–Updated at 2pm pacific–
Earlier today, Norwegian computer site, DagensIT.no, reported that 6.5 million LinkedIn passwords were recently posted to a Russian hacker site. LinkedIn is continuing to investigate the incident, but has confirmed that “some of the passwords that were comprimised correspond to LinkedIn accounts.”
According to DagensIT.no, only the hashed passwords were posted. Email addresses (LinkedIn uses email addresses as log-on IDs) and other information were not posted.
Jim Walter, manager of the McAfee Threat Intelligence Service (MTIS) for McAfee Labs, said, “Today’s news of a possible LinkedIn hack is a good reminder to all internet users on the importance of maintaining an ever-changing and complex password. A secure passphrase may be the only thing standing between your personal data, and those that wish to steal it. Password maintenance is simply an unavoidable best practice in today’s digital world.“
Websites, such as LinkedIn, do have encryption measures in place to protect user’s passwords and sensitive records. However, this is a good time to change your password as a precaution.

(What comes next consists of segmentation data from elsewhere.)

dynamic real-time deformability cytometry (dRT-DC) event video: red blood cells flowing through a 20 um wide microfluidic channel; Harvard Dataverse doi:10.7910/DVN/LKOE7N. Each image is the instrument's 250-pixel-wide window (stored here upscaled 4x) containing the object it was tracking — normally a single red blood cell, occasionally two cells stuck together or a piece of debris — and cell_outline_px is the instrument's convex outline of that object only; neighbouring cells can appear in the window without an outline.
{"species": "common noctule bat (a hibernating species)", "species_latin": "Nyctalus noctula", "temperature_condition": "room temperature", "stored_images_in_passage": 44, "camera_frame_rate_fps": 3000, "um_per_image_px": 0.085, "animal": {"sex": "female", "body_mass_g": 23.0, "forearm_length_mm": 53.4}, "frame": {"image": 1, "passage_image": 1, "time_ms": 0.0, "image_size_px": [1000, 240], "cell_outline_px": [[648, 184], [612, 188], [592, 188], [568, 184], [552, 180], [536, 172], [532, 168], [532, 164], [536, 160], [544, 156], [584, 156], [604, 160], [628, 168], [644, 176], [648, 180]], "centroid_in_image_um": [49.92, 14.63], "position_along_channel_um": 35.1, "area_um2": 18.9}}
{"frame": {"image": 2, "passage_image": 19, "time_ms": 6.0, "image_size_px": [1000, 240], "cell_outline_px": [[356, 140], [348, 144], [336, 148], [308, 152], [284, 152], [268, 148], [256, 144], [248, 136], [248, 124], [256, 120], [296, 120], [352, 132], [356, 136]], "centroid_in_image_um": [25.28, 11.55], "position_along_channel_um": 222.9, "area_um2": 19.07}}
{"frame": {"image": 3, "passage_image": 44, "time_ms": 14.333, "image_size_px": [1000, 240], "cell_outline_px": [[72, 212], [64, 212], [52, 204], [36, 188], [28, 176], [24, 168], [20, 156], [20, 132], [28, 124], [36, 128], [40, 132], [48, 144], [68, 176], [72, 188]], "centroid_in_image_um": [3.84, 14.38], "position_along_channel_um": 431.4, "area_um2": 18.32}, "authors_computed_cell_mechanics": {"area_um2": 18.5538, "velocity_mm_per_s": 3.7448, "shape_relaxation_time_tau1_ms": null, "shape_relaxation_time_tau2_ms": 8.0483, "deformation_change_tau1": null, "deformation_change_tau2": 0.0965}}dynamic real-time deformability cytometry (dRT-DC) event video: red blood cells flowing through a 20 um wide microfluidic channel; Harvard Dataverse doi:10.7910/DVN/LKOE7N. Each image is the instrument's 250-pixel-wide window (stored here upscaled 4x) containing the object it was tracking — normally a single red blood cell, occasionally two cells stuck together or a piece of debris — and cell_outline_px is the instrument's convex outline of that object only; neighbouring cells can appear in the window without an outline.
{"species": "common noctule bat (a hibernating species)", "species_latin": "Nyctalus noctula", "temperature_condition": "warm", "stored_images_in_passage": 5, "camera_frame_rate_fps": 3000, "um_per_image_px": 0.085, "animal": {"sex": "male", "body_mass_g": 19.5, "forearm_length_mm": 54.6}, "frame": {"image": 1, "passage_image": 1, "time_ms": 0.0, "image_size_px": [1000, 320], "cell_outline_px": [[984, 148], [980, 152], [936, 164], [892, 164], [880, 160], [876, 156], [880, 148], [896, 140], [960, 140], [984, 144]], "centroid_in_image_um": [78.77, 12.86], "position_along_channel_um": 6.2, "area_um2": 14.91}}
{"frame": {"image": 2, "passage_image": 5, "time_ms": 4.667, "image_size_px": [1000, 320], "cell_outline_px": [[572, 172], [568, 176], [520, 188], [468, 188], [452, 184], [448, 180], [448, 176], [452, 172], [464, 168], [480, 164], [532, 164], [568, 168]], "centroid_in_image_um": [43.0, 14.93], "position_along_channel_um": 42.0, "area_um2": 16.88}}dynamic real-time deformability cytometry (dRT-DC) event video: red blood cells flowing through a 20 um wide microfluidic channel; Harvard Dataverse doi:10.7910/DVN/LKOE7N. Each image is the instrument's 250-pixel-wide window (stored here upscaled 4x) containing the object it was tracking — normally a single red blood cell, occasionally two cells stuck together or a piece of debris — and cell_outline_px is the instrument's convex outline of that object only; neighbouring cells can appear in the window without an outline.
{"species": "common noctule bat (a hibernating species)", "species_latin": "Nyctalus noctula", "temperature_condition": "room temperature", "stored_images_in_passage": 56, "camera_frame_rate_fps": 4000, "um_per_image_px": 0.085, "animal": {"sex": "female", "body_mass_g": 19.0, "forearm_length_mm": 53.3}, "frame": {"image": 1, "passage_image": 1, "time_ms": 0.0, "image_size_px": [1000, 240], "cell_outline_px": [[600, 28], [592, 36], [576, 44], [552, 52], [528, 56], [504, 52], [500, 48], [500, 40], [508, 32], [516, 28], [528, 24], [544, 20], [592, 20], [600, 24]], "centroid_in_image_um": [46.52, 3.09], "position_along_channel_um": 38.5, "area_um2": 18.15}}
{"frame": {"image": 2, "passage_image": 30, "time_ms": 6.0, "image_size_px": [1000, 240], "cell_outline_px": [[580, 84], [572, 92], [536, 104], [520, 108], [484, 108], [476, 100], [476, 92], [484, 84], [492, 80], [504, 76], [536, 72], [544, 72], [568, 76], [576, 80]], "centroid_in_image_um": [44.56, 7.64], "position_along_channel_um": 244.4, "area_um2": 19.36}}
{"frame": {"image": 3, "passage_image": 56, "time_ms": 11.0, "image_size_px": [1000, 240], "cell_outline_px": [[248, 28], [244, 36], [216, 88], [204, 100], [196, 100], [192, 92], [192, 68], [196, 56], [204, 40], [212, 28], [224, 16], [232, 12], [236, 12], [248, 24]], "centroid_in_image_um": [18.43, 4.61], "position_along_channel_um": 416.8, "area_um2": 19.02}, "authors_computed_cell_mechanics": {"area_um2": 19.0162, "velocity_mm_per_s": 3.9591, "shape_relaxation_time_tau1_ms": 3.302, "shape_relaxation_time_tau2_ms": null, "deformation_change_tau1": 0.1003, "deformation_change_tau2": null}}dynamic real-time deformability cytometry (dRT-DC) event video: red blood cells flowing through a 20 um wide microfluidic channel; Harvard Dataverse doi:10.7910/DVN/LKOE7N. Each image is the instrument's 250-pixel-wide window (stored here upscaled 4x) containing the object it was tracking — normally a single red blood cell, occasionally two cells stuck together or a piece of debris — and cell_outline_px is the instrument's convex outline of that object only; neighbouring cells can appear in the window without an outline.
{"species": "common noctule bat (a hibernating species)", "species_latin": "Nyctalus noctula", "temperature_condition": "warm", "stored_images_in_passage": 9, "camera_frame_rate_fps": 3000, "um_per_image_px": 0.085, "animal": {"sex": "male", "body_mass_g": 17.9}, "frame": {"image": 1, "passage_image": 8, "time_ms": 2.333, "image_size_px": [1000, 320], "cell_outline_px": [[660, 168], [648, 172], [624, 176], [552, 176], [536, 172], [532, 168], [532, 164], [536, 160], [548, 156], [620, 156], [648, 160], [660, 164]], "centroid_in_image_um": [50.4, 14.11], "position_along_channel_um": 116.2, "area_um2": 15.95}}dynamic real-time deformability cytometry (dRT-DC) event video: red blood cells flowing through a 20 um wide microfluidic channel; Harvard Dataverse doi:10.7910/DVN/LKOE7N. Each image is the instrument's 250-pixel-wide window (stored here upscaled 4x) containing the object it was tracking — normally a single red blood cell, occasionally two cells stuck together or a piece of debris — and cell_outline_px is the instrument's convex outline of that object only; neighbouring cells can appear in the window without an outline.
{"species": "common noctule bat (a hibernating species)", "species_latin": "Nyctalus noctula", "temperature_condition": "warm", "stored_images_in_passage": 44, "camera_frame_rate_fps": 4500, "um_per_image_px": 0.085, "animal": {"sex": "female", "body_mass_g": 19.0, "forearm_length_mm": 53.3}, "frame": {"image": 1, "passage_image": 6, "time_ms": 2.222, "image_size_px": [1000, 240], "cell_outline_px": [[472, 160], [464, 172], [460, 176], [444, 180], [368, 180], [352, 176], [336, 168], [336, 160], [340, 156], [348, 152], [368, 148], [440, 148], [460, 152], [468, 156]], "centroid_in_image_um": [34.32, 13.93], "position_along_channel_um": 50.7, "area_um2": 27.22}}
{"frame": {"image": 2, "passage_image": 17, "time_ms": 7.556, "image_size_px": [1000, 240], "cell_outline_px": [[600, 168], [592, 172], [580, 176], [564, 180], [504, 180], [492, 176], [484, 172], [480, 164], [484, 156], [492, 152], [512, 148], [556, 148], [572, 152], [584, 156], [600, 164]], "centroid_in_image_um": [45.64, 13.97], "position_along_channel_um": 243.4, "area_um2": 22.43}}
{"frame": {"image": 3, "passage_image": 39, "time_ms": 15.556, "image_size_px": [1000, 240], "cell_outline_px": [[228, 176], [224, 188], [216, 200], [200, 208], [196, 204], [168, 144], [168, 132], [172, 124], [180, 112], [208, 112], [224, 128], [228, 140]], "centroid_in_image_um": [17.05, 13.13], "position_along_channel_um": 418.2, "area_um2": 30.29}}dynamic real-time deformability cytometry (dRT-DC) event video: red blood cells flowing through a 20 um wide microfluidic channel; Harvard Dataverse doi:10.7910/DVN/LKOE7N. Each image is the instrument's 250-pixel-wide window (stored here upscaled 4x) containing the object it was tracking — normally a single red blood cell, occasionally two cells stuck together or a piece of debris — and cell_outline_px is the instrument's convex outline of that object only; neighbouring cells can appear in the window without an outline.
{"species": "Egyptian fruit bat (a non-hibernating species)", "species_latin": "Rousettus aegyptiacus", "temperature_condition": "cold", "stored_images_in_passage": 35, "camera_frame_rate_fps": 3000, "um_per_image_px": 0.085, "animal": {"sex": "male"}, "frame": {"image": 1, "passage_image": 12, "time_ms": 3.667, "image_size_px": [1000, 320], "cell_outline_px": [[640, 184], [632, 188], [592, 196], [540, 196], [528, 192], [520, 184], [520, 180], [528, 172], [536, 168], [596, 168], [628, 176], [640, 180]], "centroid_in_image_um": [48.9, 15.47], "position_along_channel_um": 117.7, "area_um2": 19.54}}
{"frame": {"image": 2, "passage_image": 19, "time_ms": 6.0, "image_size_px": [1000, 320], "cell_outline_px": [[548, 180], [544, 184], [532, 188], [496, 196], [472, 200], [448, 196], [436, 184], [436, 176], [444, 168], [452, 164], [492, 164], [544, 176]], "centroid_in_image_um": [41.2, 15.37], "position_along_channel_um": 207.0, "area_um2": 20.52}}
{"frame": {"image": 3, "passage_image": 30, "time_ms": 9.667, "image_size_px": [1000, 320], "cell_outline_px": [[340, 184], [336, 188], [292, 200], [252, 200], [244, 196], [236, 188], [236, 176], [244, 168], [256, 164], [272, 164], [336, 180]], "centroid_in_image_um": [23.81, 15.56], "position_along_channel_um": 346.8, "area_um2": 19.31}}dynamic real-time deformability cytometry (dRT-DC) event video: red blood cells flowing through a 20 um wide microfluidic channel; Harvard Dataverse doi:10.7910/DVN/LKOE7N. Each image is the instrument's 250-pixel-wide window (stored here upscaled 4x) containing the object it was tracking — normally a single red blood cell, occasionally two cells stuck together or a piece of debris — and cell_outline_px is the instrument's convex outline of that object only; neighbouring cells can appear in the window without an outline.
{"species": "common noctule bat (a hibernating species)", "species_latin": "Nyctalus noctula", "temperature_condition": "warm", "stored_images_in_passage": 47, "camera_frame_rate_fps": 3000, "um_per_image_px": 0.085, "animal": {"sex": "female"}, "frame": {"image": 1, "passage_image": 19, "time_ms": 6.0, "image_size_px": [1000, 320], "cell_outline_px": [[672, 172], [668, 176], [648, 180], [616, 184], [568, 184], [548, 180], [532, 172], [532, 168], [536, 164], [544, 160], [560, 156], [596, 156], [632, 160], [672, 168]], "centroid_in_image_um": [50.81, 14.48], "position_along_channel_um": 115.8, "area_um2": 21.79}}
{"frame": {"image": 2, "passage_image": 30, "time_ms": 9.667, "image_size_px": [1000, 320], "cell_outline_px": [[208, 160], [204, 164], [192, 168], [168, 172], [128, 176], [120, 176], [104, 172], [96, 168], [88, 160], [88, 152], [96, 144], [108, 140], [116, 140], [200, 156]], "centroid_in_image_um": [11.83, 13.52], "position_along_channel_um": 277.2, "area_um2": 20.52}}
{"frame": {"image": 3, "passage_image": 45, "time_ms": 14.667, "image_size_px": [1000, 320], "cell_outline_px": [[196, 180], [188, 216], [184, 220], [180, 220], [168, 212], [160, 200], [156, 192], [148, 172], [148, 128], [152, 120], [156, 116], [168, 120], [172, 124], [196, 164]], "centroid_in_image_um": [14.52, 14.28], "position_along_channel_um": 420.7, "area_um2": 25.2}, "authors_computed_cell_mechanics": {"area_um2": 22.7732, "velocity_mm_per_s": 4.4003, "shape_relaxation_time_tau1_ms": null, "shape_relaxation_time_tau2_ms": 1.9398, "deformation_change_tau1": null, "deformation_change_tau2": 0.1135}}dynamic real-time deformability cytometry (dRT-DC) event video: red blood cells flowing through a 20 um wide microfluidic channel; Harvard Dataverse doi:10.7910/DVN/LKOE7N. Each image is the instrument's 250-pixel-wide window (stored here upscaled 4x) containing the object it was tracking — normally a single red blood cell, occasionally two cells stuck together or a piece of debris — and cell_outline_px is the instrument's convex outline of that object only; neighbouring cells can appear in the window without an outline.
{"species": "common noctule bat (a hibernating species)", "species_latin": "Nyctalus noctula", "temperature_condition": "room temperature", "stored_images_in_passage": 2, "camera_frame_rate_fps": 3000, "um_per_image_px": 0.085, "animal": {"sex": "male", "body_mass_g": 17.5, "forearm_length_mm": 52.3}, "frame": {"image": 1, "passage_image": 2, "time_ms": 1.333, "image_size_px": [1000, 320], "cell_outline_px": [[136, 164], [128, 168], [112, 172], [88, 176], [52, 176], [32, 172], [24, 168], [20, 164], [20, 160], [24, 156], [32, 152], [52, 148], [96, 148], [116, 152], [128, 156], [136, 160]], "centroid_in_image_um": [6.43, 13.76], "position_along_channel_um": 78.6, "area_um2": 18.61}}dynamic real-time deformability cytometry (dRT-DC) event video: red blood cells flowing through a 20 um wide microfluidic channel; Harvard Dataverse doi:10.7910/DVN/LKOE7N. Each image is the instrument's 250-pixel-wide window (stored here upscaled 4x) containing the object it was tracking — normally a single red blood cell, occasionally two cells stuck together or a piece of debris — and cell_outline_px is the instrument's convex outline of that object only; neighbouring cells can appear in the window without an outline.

You should also update and monitor other password-protected accounts.
Tips for LinkedIn Users:
- Log into the LinkedIn website via a new browser window (do not access it through an email) and change your password using a unique, complex pass-phrase immediately. It’s a good idea to make it a monthly habit of updating your password.
- It’s a good time to change the passwords to all other accounts that require authentication, such as social networks, email and financial accounts, especially if you use the same password.
- Review your list of LinkedIn connections in your network to ensure there are none that do not look familiar.
- Beware of any phishing emails that claim to be from LinkedIn.
- Check that your privacy settings are set appropriately.
- Make sure your computer us up-to-date with all its critical security patches and your browser is secured.